Anton Bernolák (Bernolák Antal; 3 October 1762 – 15 January 1813) was a Slovak linguist, nobleman and Catholic priest, and the author of the first Slovak language standard.

==Life==
He was born as the second child to a lower noble family in the Árva region. He studied at a grammar school (gymnasium) in Rózsahegy (present-day Ružomberok) from 1774 to 1778, and later in Nagyszombat (present-day Trnava) and Vienna, and graduated in theology at the general seminary in Pressburg (present-day Bratislava) in 1787. In the very same year, he codified the first Slovak language standard, which he based on western Slovak dialects spoken around Trnava, with some elements from the central dialects. The language, called bernolákovčina, wasn't accepted as a national standard language, although it was a milestone on the way to the formation of the modern Slovak nation. From 1787 to 1791, he was a curate in Cseklész (present-day Bernolákovo), from 1791 to 1797 a secretary in the archbishopric vicar's office in Nagyszombat (present-day Trnava), and from 1797 until his death in 1813, a priest in Érsekújvár (present-day Nové Zámky).

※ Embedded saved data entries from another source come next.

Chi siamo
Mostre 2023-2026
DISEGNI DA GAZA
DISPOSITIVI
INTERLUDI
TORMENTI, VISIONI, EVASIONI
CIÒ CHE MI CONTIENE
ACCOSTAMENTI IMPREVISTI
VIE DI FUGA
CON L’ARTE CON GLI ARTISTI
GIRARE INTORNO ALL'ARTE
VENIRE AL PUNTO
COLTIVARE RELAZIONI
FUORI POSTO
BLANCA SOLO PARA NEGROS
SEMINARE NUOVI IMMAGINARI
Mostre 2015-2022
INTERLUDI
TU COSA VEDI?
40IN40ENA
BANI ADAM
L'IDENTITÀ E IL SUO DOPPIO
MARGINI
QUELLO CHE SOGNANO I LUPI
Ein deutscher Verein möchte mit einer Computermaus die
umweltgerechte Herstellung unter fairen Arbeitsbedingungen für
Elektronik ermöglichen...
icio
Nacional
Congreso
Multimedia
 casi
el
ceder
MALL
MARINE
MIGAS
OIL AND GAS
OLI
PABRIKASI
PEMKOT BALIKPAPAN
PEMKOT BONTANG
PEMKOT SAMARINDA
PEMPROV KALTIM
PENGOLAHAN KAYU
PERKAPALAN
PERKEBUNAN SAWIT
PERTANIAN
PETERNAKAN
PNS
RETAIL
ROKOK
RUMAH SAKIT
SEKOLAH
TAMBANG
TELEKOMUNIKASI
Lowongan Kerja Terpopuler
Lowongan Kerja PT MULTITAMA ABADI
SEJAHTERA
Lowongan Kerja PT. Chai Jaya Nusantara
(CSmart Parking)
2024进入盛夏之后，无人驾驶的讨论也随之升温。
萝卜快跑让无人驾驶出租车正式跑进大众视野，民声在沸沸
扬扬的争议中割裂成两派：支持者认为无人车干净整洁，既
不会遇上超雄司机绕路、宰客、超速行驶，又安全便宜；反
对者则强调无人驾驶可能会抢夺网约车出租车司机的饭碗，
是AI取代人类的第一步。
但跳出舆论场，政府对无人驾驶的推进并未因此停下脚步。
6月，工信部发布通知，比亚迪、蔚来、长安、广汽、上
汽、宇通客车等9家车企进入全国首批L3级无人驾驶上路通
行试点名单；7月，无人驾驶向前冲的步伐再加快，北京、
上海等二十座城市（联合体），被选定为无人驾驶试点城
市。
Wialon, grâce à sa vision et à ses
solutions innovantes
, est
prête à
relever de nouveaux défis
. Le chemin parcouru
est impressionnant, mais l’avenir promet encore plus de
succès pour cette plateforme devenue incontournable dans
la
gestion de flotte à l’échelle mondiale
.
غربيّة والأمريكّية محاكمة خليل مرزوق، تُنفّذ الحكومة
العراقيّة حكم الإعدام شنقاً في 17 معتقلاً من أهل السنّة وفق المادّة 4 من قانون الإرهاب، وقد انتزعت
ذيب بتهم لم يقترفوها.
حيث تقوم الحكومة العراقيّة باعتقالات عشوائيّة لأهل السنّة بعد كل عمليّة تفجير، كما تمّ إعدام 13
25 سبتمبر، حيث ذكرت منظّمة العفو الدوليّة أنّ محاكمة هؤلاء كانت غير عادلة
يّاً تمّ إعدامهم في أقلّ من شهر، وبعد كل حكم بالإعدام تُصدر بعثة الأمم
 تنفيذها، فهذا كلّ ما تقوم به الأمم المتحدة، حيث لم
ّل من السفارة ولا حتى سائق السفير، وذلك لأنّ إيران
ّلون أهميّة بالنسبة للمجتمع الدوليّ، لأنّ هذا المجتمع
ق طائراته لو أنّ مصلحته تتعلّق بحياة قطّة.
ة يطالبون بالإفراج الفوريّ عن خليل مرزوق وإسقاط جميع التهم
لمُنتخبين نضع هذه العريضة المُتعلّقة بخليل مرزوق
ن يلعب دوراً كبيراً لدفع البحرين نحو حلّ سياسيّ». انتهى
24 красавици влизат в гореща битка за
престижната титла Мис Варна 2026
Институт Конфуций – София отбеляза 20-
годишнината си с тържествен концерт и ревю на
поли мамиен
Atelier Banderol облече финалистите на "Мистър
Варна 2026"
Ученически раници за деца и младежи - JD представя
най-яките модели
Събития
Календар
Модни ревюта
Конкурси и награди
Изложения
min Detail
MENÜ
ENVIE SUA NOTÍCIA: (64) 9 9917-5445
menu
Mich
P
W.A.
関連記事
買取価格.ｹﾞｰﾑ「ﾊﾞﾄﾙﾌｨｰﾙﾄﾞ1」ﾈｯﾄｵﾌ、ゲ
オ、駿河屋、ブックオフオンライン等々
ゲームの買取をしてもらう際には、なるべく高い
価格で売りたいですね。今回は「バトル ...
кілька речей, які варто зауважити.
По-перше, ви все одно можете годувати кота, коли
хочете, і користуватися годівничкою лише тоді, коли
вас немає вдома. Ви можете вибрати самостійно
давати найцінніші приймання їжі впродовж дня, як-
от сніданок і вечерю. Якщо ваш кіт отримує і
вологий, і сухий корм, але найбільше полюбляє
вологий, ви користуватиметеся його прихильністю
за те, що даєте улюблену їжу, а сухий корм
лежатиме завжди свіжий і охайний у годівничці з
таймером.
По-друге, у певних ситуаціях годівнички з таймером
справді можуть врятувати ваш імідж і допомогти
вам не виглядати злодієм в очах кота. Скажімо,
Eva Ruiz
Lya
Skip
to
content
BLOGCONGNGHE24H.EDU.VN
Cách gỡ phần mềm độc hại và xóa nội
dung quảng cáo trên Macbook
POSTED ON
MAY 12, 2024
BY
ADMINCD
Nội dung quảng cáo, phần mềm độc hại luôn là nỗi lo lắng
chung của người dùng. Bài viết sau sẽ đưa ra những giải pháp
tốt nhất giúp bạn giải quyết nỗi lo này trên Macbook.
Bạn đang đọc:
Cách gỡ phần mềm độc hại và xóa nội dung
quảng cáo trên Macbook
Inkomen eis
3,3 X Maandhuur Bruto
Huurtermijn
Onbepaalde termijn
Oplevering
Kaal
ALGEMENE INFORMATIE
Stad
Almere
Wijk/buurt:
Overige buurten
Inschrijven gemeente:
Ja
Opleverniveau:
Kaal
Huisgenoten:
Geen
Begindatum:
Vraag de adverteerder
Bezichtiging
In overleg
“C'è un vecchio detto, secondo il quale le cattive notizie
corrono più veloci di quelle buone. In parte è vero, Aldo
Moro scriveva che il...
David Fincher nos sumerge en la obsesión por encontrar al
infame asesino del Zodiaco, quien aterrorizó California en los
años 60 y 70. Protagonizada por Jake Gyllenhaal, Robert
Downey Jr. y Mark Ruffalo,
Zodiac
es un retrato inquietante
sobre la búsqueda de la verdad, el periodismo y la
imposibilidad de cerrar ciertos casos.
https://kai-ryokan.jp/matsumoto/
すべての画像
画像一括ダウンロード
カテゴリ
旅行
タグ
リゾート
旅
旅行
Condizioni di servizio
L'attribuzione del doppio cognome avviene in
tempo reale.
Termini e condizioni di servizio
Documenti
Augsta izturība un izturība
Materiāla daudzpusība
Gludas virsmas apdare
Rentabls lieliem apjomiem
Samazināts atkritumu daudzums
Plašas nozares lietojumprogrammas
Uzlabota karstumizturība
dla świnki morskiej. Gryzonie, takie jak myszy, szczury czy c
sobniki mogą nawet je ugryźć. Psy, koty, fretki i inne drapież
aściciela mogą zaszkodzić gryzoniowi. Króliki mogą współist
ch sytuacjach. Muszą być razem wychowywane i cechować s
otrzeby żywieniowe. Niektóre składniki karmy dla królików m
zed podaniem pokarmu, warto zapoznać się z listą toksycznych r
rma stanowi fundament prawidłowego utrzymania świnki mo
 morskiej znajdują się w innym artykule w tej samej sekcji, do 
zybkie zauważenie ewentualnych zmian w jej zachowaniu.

His language was the basis for the activities of the Slovak Educated Brotherhood, established in 1787 in Nagyszombat (present-day Trnava), and also for the movement of Bernolák's followers, which lasted three generations. Exhaustive literary and priestly work, concern about his close family and other circumstances undermined his health to such an extent that he died unexpectedly of a heart attack on January 15, 1813.

==Works==
- 1782
 Divux rex Stephanus, magnus Hungarorum apostolus
- 1787
 Dissertatio-critica de litteris Slavorum
- 1787
 Linguae Slavonicae… compendiosa simul et facilis Orthographia
- 1790
 Grammatica Slavica (Slovak Grammar)
- 1791
 Etymologia vocum slavicarum (Etymology of Slavic words)
- 1825/1827
 Slowár Slowenskí, Češko-Laťinsko-Ňemecko-Uherskí (A Slovak, Czech-Latin-German-Hungarian Dictionary), a six-volume dictionary, supposed to be a vocabulary manual of the literary language, published after Bernolák's death in Buda by canon Juraj Palkovič

==Legacy==
Holy Trinity Chapel, popularly called Anton Bernolák's Chapel, in Nové Zámky, Slovakia, was built in 1722 in the Baroque style.